> [AIM OF THE EXERCISE] Copy the lines below word for word, leaving out the pictures.

---- EXERCISE MATERIAL

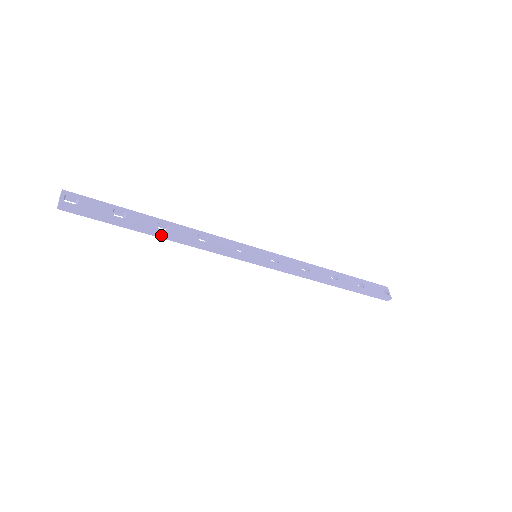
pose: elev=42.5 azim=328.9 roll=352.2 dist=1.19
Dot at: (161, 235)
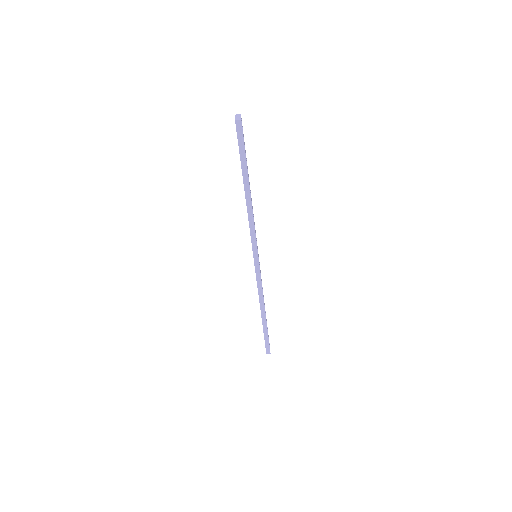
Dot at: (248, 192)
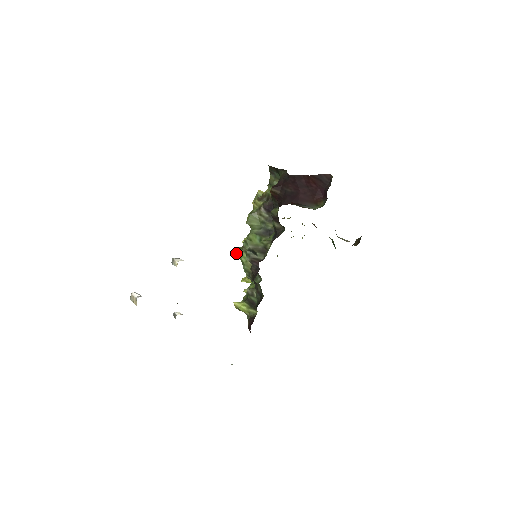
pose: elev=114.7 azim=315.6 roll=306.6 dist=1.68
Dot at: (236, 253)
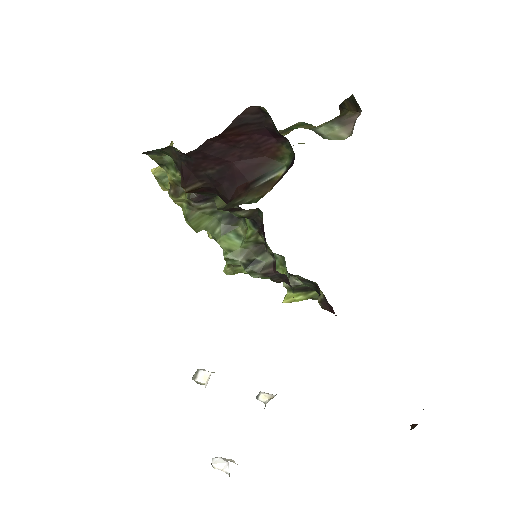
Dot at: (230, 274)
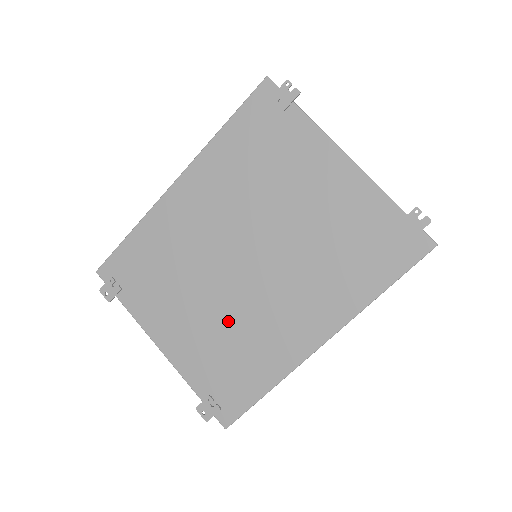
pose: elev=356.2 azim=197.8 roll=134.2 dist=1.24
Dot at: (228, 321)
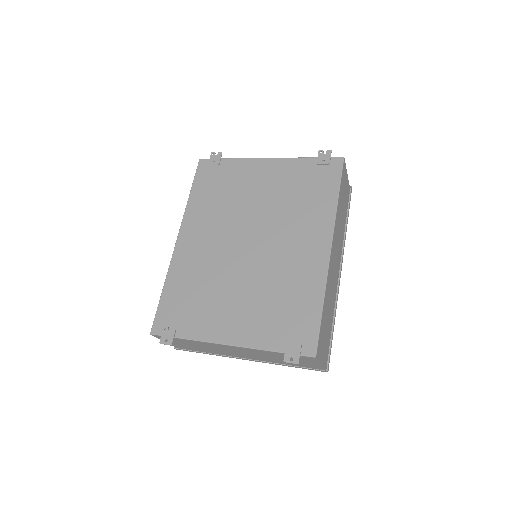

--------

> [RESPONSE]
pose: elev=42.5 azim=328.9 roll=352.2 dist=1.19
Dot at: (161, 235)
Dot at: (248, 192)
pose: elev=114.7 azim=315.6 roll=306.6 dist=1.68
Dot at: (236, 253)
Dot at: (230, 274)
pose: elev=356.2 azim=197.8 roll=134.2 dist=1.24
Dot at: (228, 321)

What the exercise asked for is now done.